STANFORD Songs of Faith, Love and Nonsense

Record and Artist Details

Genre:

Vocal

Label: Somm Recordings

Media Format: CD or Download

Media Runtime: 79

Mastering:

DDD

Catalogue Number: SOMMCD0627

SOMMCD0627. STANFORD Songs of Faith, Love and Nonsense

Tracks:

Composition Artist Credit
(6) Songs of Faith Charles Villiers Stanford, Composer
Andrew West, Piano
Roderick Williams, Baritone
3 Songs of Robert Bridges Charles Villiers Stanford, Composer
Andrew West, Piano
Roderick Williams, Baritone
Shamus O'Brien Charles Villiers Stanford, Composer
Andrew West, Piano
James Way, Tenor
Roderick Williams, Baritone
Nonsense Rhymes Charles Villiers Stanford, Composer
Andrew West, Piano
James Way, Tenor
Roderick Williams, Baritone
The Triumph of Love Charles Villiers Stanford, Composer
Andrew West, Piano
James Way, Tenor

Here’s yet another valuable instalment in Somm’s exploration of Charles Villiers Stanford. The Three Songs of Robert Bridges (1891) are new to the catalogue, and this is also the first recording of the 1907 Songs of Faith in their entirety. Comprising – and initially published as – two sets of three poems by Tennyson and Whitman, the latter makes an imposing curtain-raiser, the commanding partnership of Roderick Williams and Andrew West distilling a keen dramatic instinct and powerful range of expression that make you sit up and listen. Annotator Jeremy Dibble relates how Stanford had hoped to make something of a splash with the Whitman settings by refashioning material from ‘To the Soul’ and ‘Joy, Shipmate, Joy!’ into a work for chorus and orchestra entitled Song to the Soul to be performed at the 1915 Norfolk Festival in Connecticut. In the event he had to content himself instead with orchestrating ‘To the Soul’ and ‘Tears’, which were delivered by the then foremost American bass-baritone Clarence Whitehill (1871-1932).
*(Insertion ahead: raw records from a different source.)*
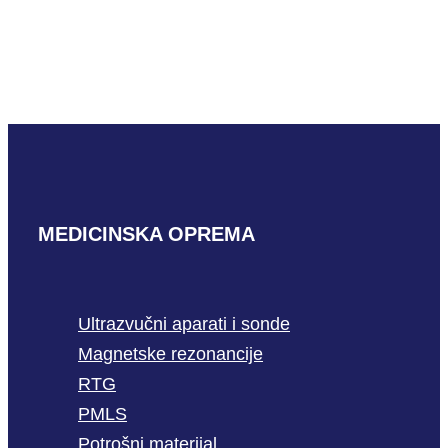
Mindray C6-1m
PROČITAJ VIŠE
MEDICINSKA OPREMA
Ultrazvučni aparati i sonde
Magnetske rezonancije
RTG
PMLS
Potrošni materijal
Williams and West also excel in the delectably fresh, euphonious Three Songs of Robert Bridges, while tenor James Way proves an ardent champion of The Triumph of Love (1907), five settings of sonnets by the composer’s cousin Edmond Holmes (1850-1936). An appealing sequence they make, too, the dark grandeur of Nos 1, 3 and 5 counterbalanced by the altogether gentler Nos 2 and 4 (‘I think that we were children long ago’ strikes me as an especially bewitching creation). In June 1906 Stanford orchestrated the last three of the set; and soprano Olga Ouroussoff sang two of them under the baton of her husband Henry Wood at Queen’s Hall on October 29, 1909. We’re also treated to four memorable numbers from the 1895 comic opera Shamus O’Brien, an enterprise that proved enormously successful at home and abroad (it even ran on Broadway for no fewer than 50 performances).

Last but not least, Stanford’s legendarily droll humour is on full display in the 24-minute sequence of Nonsense Rhymes, rescued from the composer’s papers and published by Stainer & Bell in 1960, and mischievously attributed on the title-page of the manuscript to a certain ‘Karel Drofnatski, born on the River Yeffil in the Province of Retsniel’. The delights come thick and fast in this 24-minute sequence of 14 limericks by Edward Lear that pokes fun at, among others, Grieg (‘The Hardy Norsewoman’), Handel (‘The Absent Barber’), Brahms (‘Nileinsamkeit’), Tchaikovsky (‘Tone Poem’), Richard Strauss (‘Gongdichtung’) and Wagner (‘A Visit of Elizabeth’). The purely instrumental ‘Limmerich ohne Worte’ literally quotes the first nine bars of Mendelssohn’s Song without Words, Op 53 No 4; Drofnatski’s own postscript helpfully tells us that the music embodies ‘a specimen pattern or model, to which any poem of the Limerick type can be sung’.

A hugely enjoyable anthology, then, and prospective purchasers can rest assured that production values and presentation leave nothing to be desired. A hat-tip, too, to whoever chose the particularly fetching, plein-air portrait by Irish artist William Orpen (1878-1931) that adorns the front cover.